The brown sugar mixture baked up into a rather decadent caramel, which oozes seamlessly into the cake layer.  The cake itself is light and airy in texture, but no-where near dry, in fact it’s almost damp, and very buttery in flavor.  Carolyn served this up with some lightly sauteed apples and ice cream, and I think that is a totally spot-on way to serve it.  I will be doing that later on today, in fact.  This has to be one of the best cakes I’ve ever tasted.  The caramel kind of firms up as it sits and acts as almost a frosting layer of the cake.  It is obscenely rich and unctuous, and exactly what I would expect from a sophisticated dessert menu.  This cake could easily star in any formal dinner party plan, but at the same time, the rustic charm of it also appeals to the everyday now and then treat.  Since even a half batch of cake made a small ton of pastry, I am going to cut small pieces and put them in the freezer to see how they fare that way.  Imagine, a cold winter night, a mug of spiced cider or hot cocoa, and a small piece of Brown Sugar Cake, gently warmed in the microwave.  I get shivers just thinking about it.

And while you’re thinking about it, do head over to Tasting Spoons and say hi to Carolyn and see what she’s up to today.  If you’d like to get your grubby paws on a copy of the recipe for Brown Sugar Cake, you’ll have to head on over there to get one.  If you’re contemplating this recipe and the almond meal is throwing you- don’t let it.  Since receiving mine from Carolyn, I’ve spotted it in several stores under the name of “finely ground almonds”.  It almost looks like flour- it’s that fine, and that’s what you want.

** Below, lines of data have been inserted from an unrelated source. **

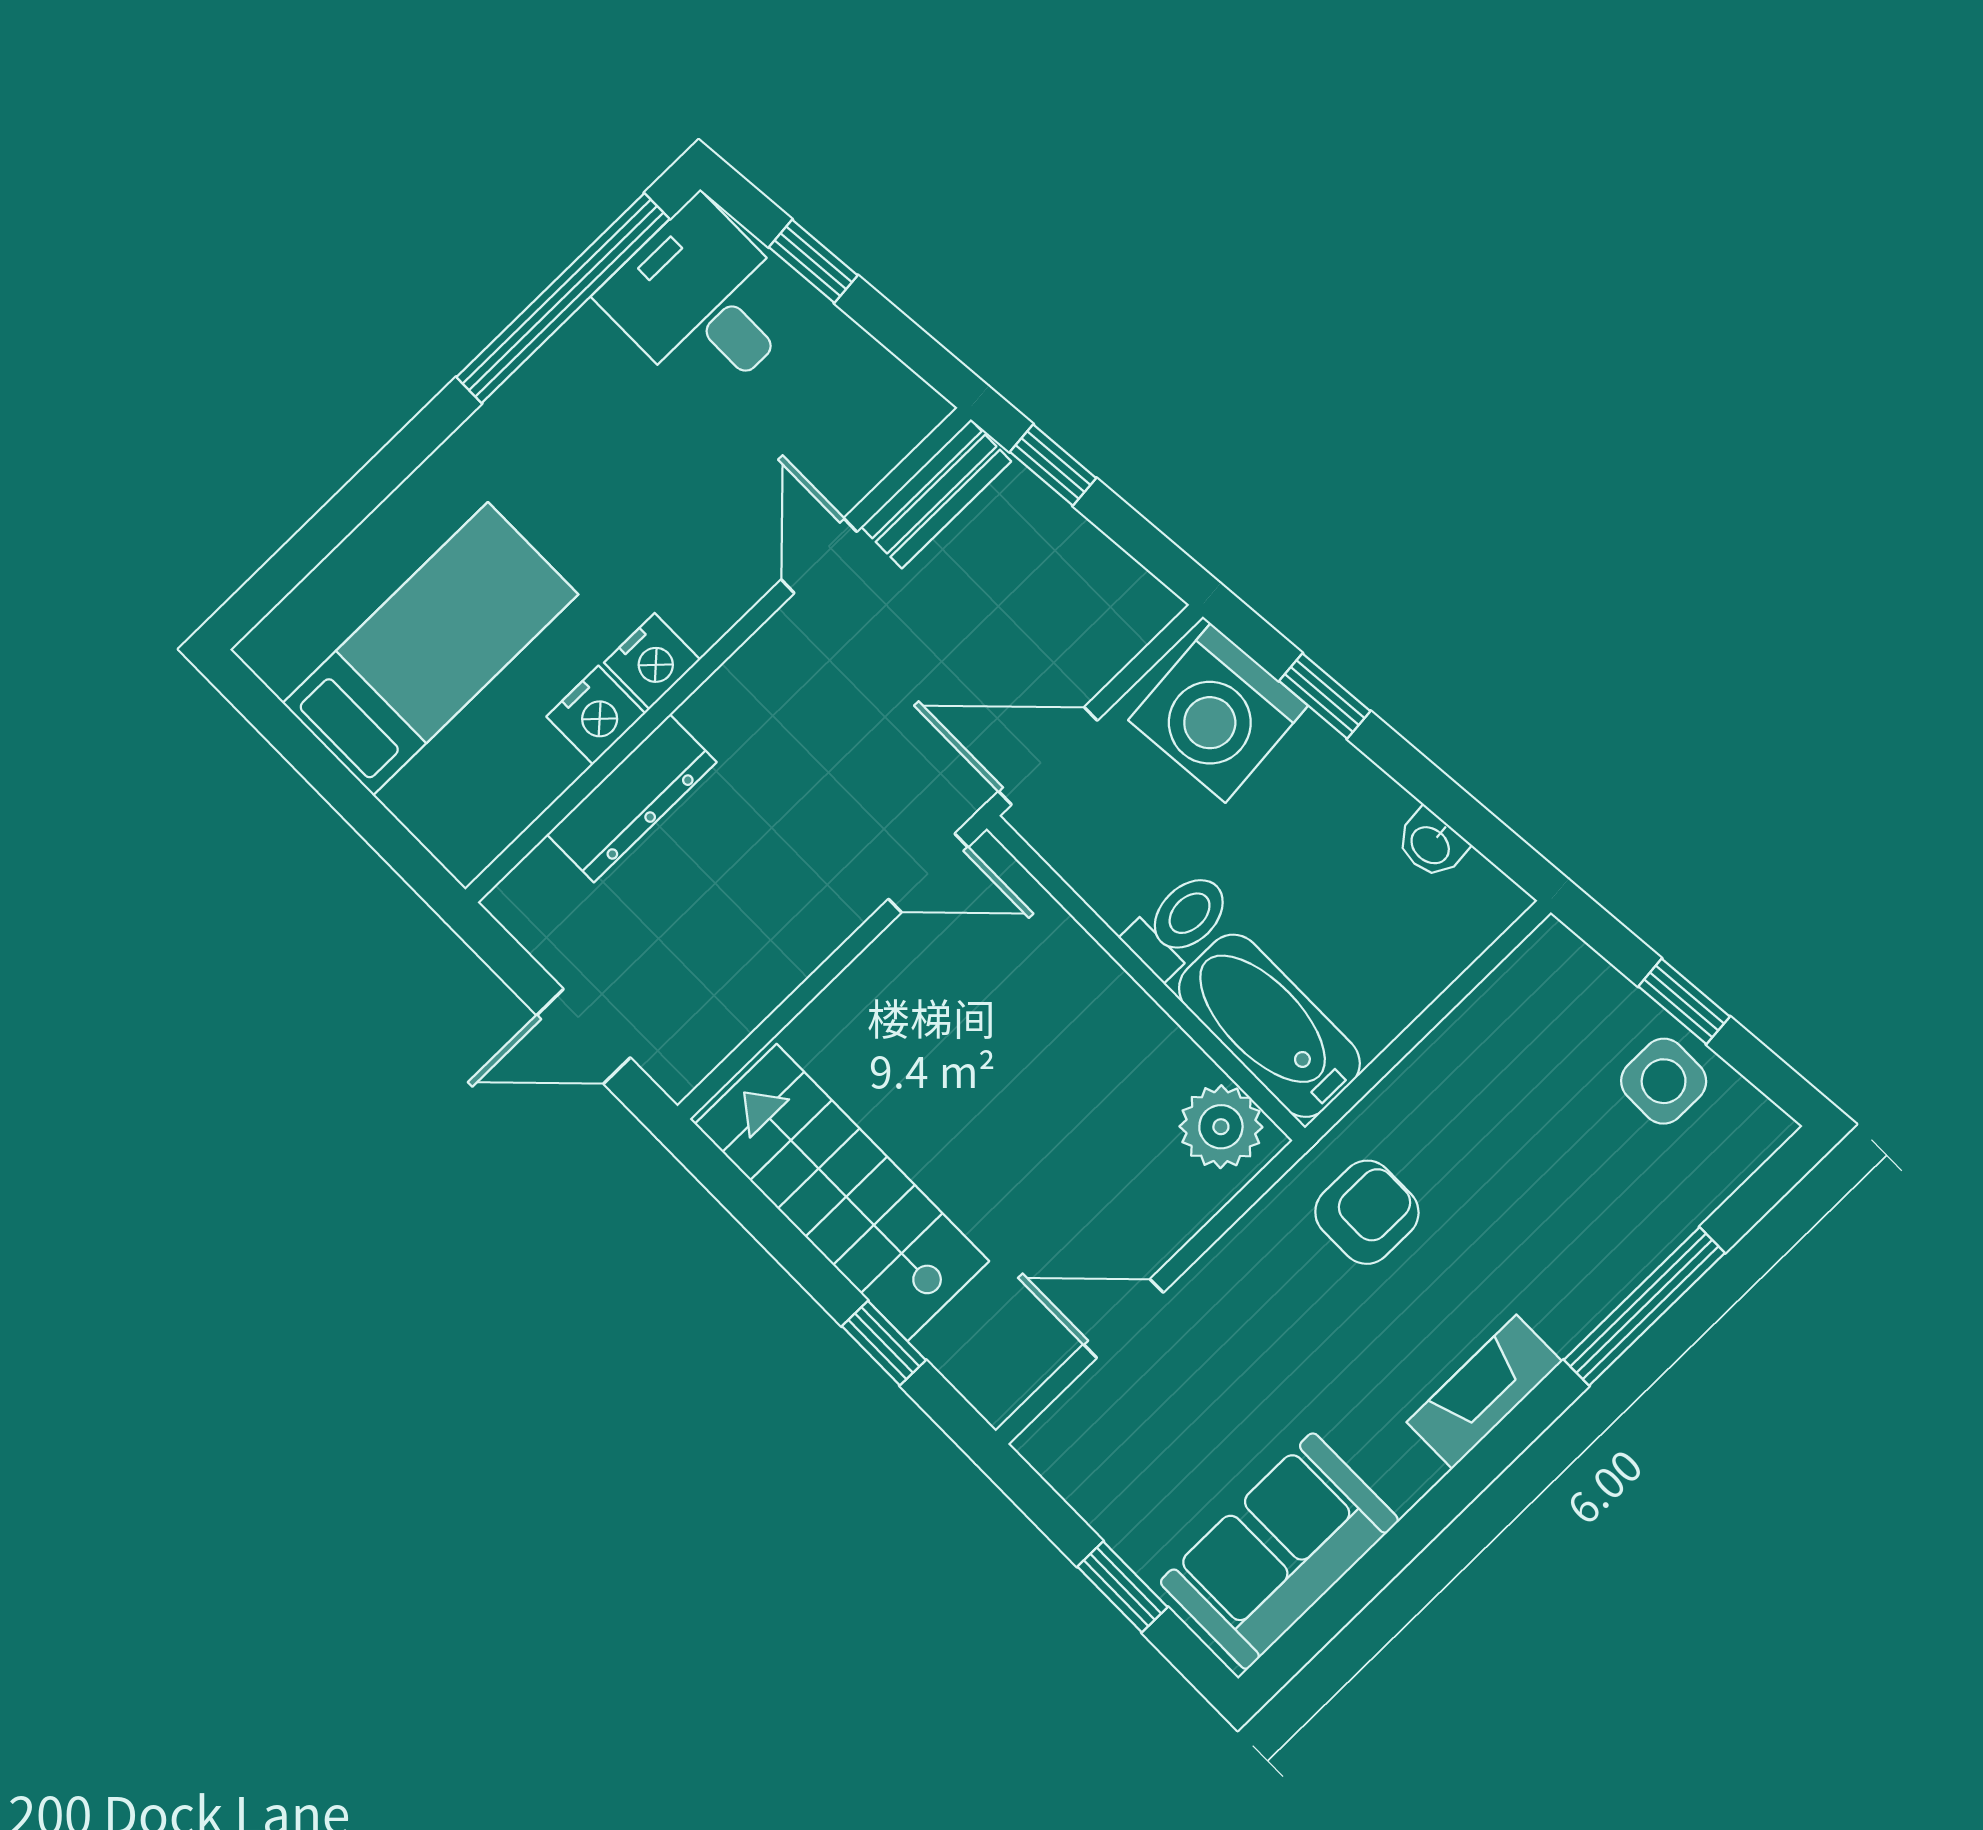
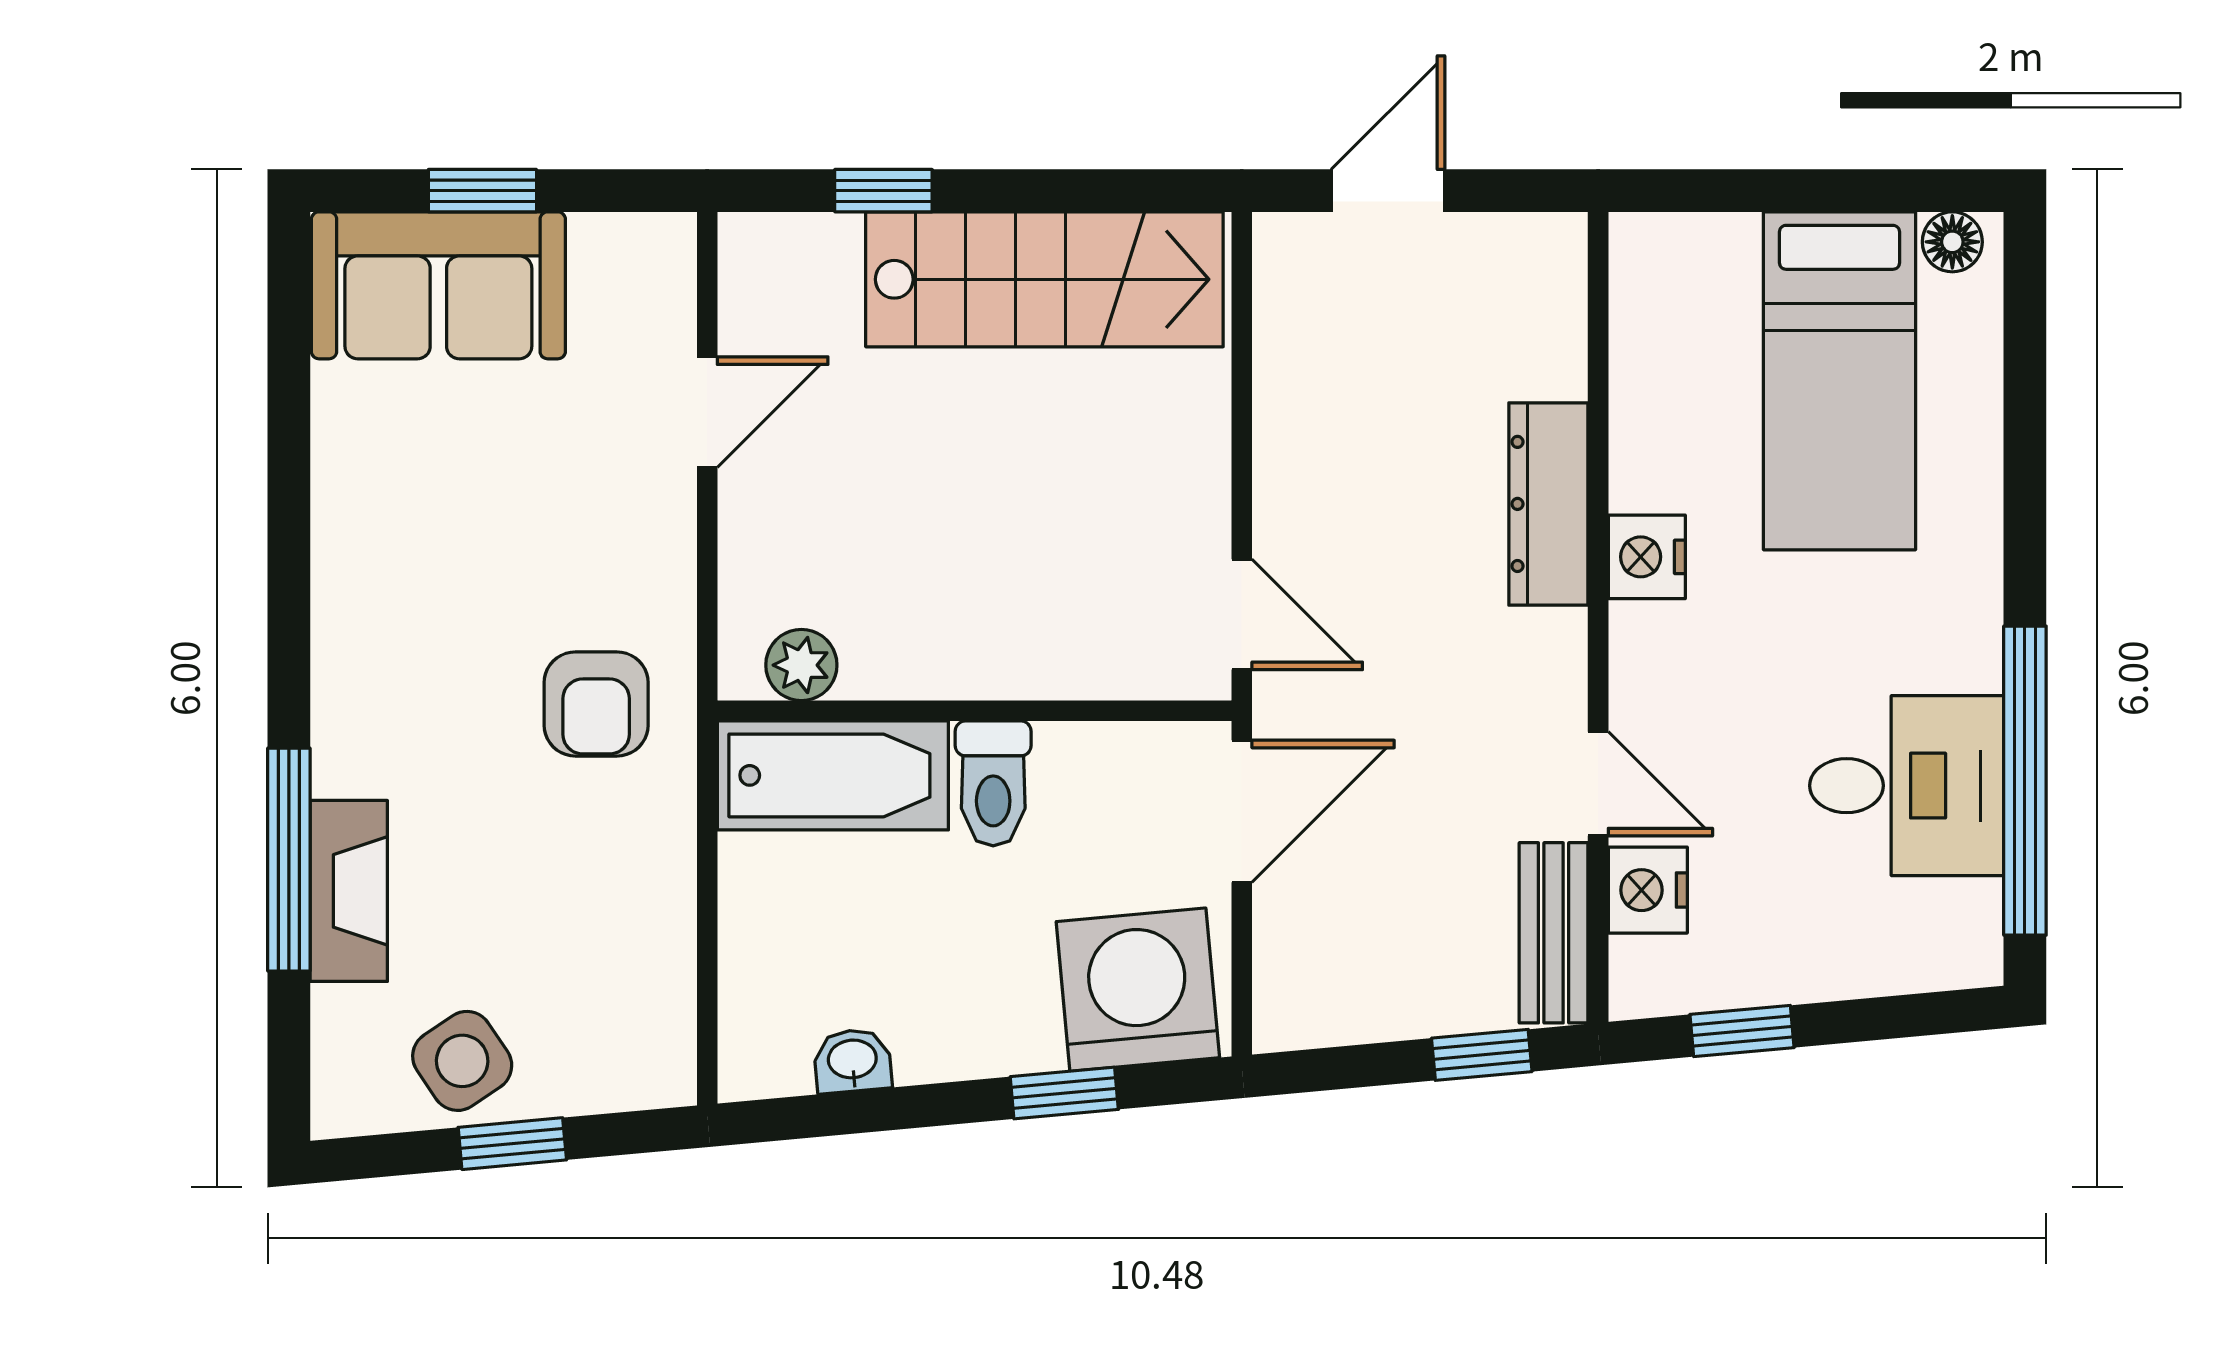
window: (813, 261) -> (1742, 1031), moved
desk: (703, 302) -> (1907, 786), moved
floor lamp: (279, 663) -> (1952, 242), added
nightstand: (596, 715) -> (1648, 890), moved
dresser: (632, 798) -> (1548, 504), moved
door: (928, 873) -> (1242, 614), swing flipped
side table: (1664, 1081) -> (462, 1061), turned -34
plant: (1221, 1127) -> (801, 665), width x0.73, depth x0.73
fireplace: (1484, 1392) -> (349, 891), moved
sofa: (1279, 1551) -> (438, 285), moved, turned 90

Thank you Carolyn for sending me the almond meal.  It gave me just the impetus I needed to actually make the cake, and oh my, is it a great one! This is going into the company’s coming folder, that’s for certain.

1 thought on “Now This Is A Cake

  1. I’m glad you enjoyed the cake, Erika. If you liked that one, hope you’ll go try the Applesauce Spice Cake that’s also on my blog. Maybe I mentioned it in the original post for THIS cake, but I think it’s better than this one. Lighter. Wonderful caramel frosting that drips. It doesn’t have almond meal in it, though.